Plus généralement, cette anecdote met en évidence que des gens peuvent très bien travailler sur un projet douteux non pas parce qu’ils ne sont pas conscients que le projet est douteux, mais parce qu’on les paye pour faire cela et qu’on ne leur demande pas leur avis scientifique ou éthique. Ceci met en doute le point 2 du raisonnement ci-dessus.

L’anecdote met par ailleurs en évidence le rôle des donneurs d’ordres et de la structure commerciale. On réalise des produits, des services, pour qu’ils soient commercialisés auprès de clients. Qui sont donc les clients des applications « miracles » du big data ?

Parmi les applications les plus controversées on trouve la police prédictive : on prétend trouver dans les données des signes avant-coureurs d’infractions. En France, le ministre de l’intérieur Bernard Cazeneuve faisait la promotion des « algorithmes » pour la détection des terroristes. Un ingénieur technolâtre ? Pas du tout : il est diplômé d’un institut d’études politiques, où (mais peut-être suis-je naïf de le penser) on étudie les sciences politiques et sociales.
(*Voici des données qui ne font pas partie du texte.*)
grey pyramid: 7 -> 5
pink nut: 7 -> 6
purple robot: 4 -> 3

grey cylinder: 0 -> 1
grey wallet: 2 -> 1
S’il avait été ingénieur, peut-être aurait-il d’ailleurs été plus sensible aux critiques portant sur le taux de faux positifs, qui exigent peut-être une compréhension minimale du calcul des probabilités.

Plus généralement, celles et ceux qui décident de l’achat de logiciels de justice ou de police prédictive ont il me semble le plus souvent suivi des formations de sciences politiques ou de droit, et rarement des formations scientifiques et techniques. On est donc en droit de se demander si ces formations, pourtant tournées vers les humanités plus que vers les sciences ou la technique, donnent une capacité particulière à faire preuve d’esprit critique devant des propositions technologiques. Le point 3 ci-dessus mériterait donc clarification.
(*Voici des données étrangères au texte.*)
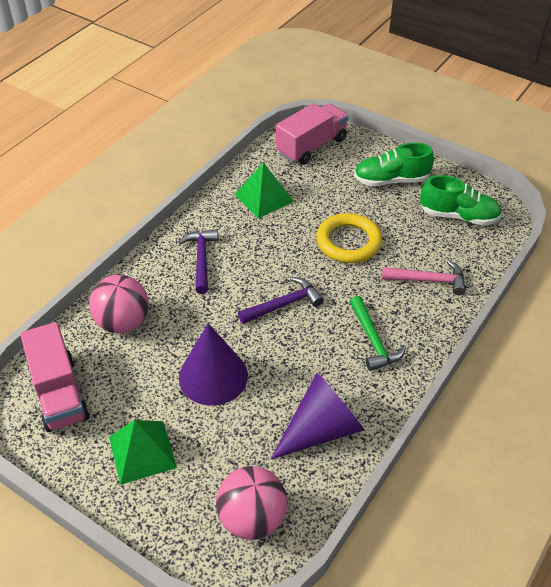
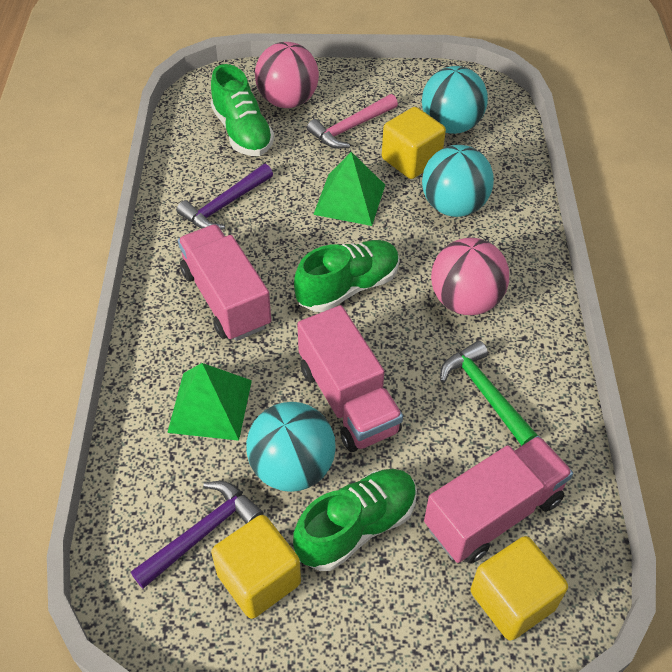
green shoe: 2 -> 3
pink truck: 2 -> 3
purple cone: 2 -> 0
turquoise ball: 0 -> 3
yellow cube: 0 -> 3
yellow ring: 1 -> 0

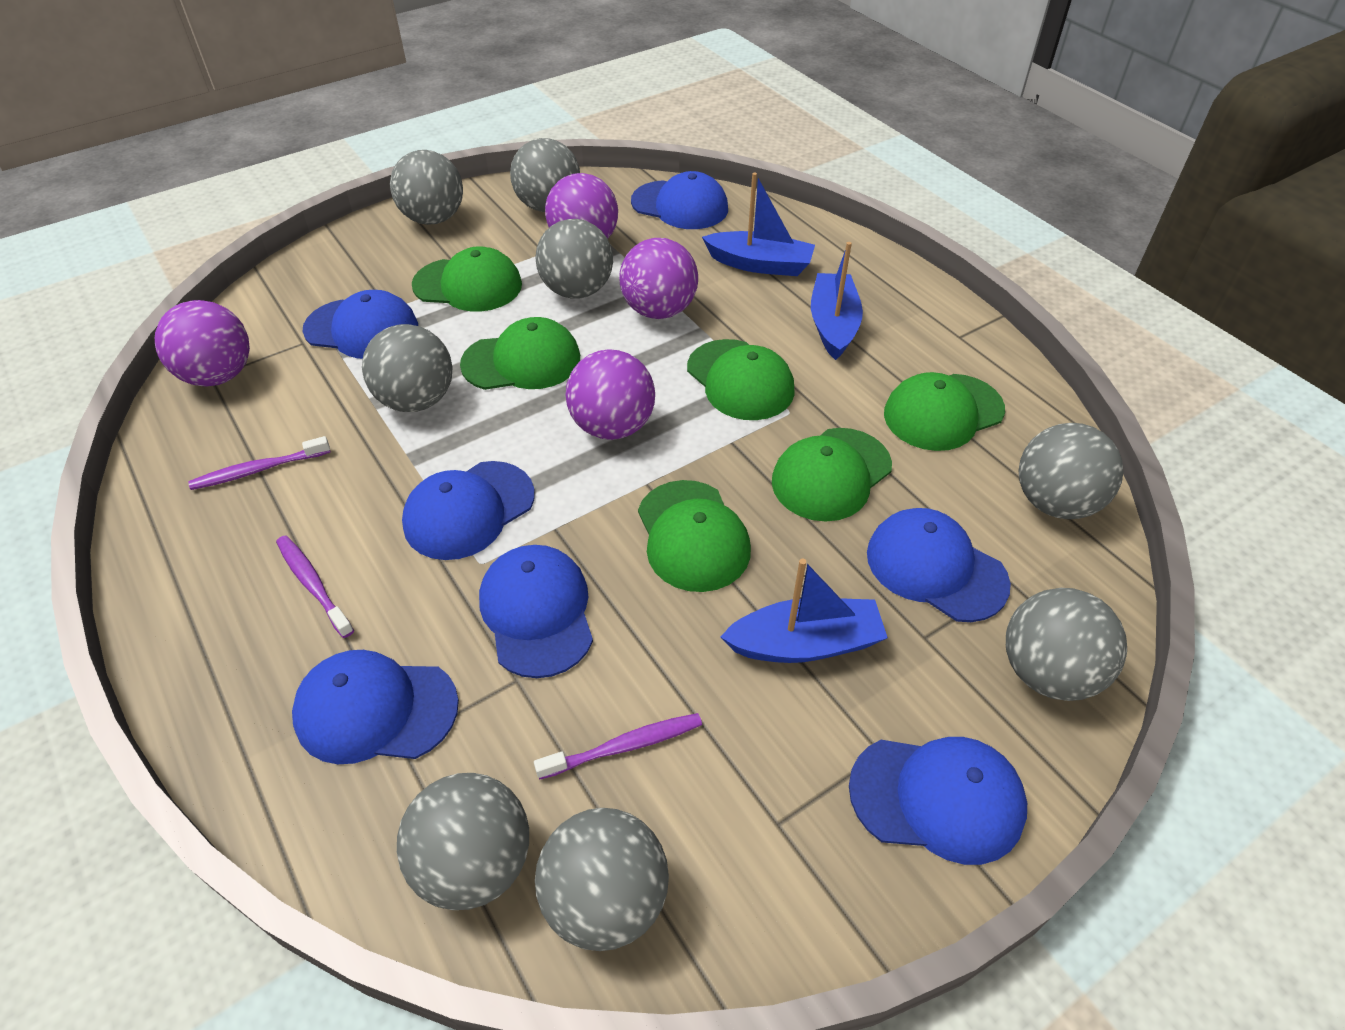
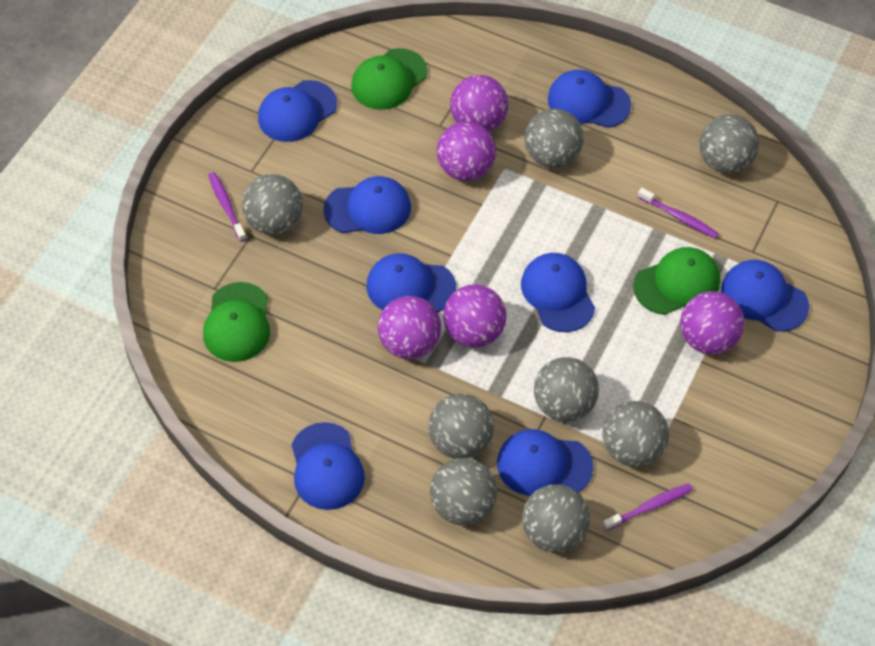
blue boat: 3 -> 0
blue cap: 7 -> 8
green cap: 6 -> 3
purple ball: 4 -> 5

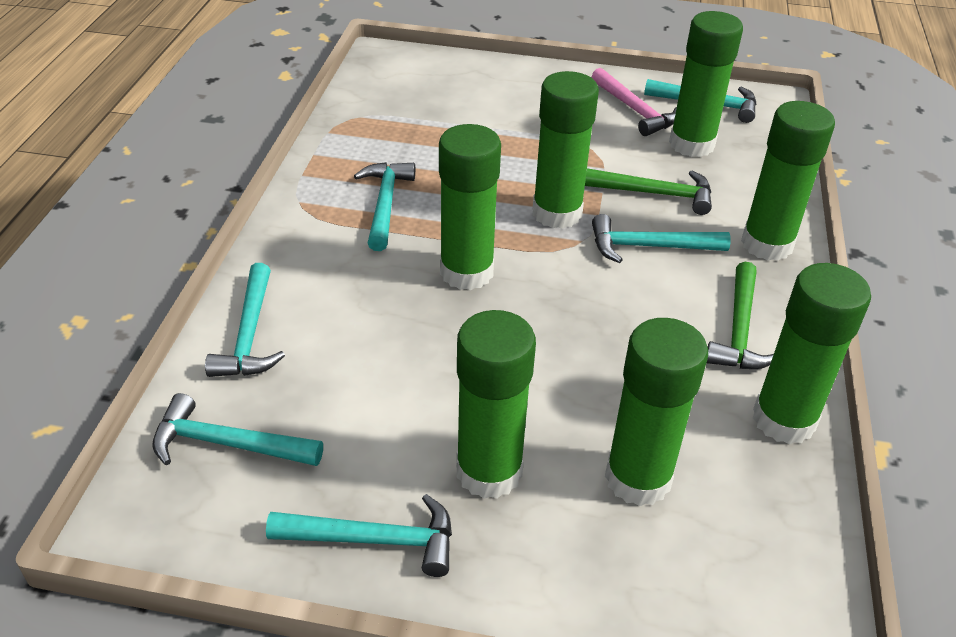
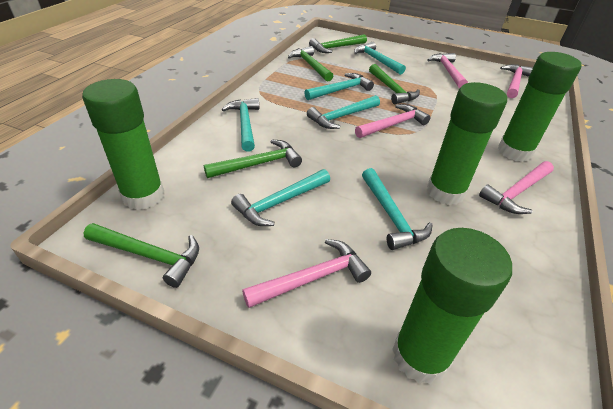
green glue stick: 7 -> 4
green hammer: 2 -> 5
pink hammer: 1 -> 5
Revenons donc à la « phrénologie 2.0 ». Dans sa thèse, Églantine Schmitt dit :

La naturalisation des objets des sciences de la culture, telles que la criminalité (Xiaolin Wu et Zhang 2016) ou l’orientation sexuelle (Wang et Kosinski 2017) revient à un retour à la phrénologie et à une négation sommaire des résultats des sciences de la culture dans leur ensemble.

Si Wu et Zhang sont effectivement dans un département d’ingénierie informatique d’une université shangaïenne, Wang et Kosinski sont dans une graduate school of business et ont publié leur article au Journal of Personality and Social Psychology, publiée par l’American psychological association. Il ne s’agit donc pas là d’une publication dans une revue d’ingénieurs ou de chercheurs en informatique, que l’on pourrait soupçonner d’inculture en matière de sciences humaines.
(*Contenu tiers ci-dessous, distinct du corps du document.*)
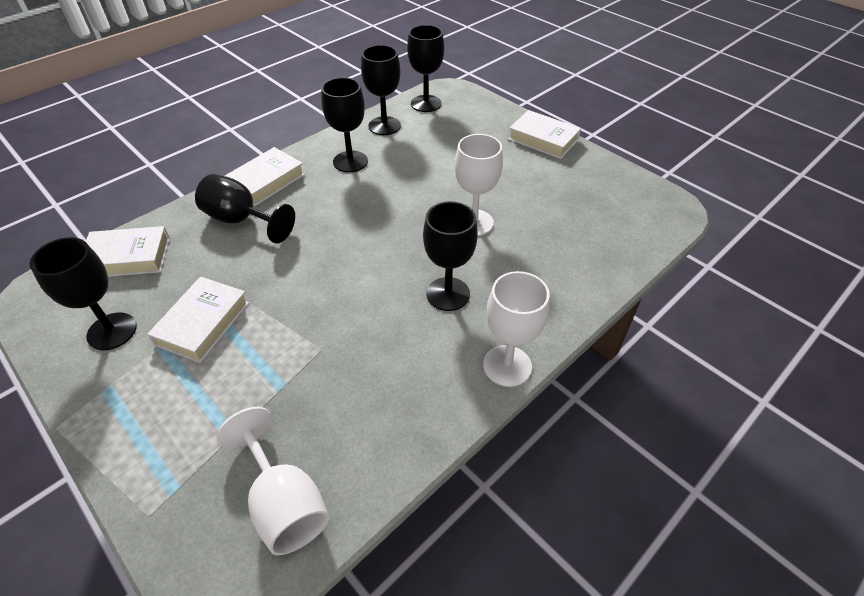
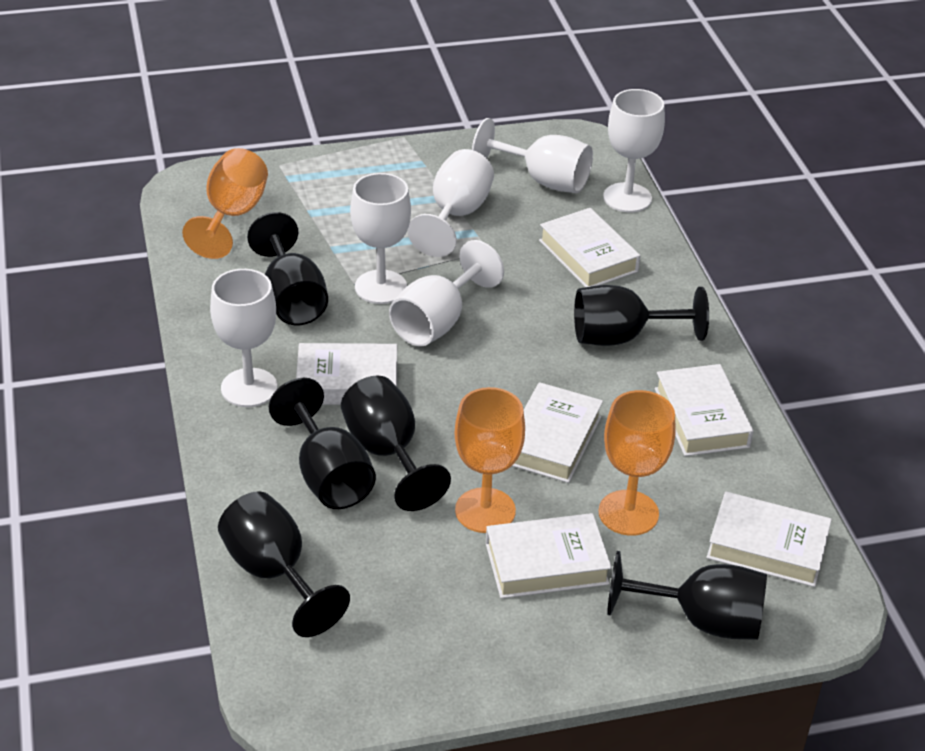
orange goblet: 0 -> 3
white book: 4 -> 6
white goblet: 3 -> 6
Ainsi, le raisonnement de ma collègue me semble pécher sur plusieurs points. Pour moi — et je conçois que l’on puisse ne pas être d’accord avec mon point de vue — le problème n’est pas l’inculture supposée des « techniciens », l’immense attraction que les donneurs d’ordres ressentent pour des solutions magiques qui peuvent réduire les coûts et les délais d’activités habituellement assurées par des humains. Ces donneurs d’ordres, qui ont suivi des formations plutôt sciences politiques, ne semblent pas faire preuve d’un esprit critique supérieur à ceux qui dans le public ont suivi des formations plus techniques ou scientifiques.

Peut-être m’objectera-t-on que les instituts d’études politiques, pourtant surnommés « Sciences Po », ne délivrent pas une formation sérieuse en sciences politiques, humaines et sociales. Je ne suis pas qualifié pour en juger.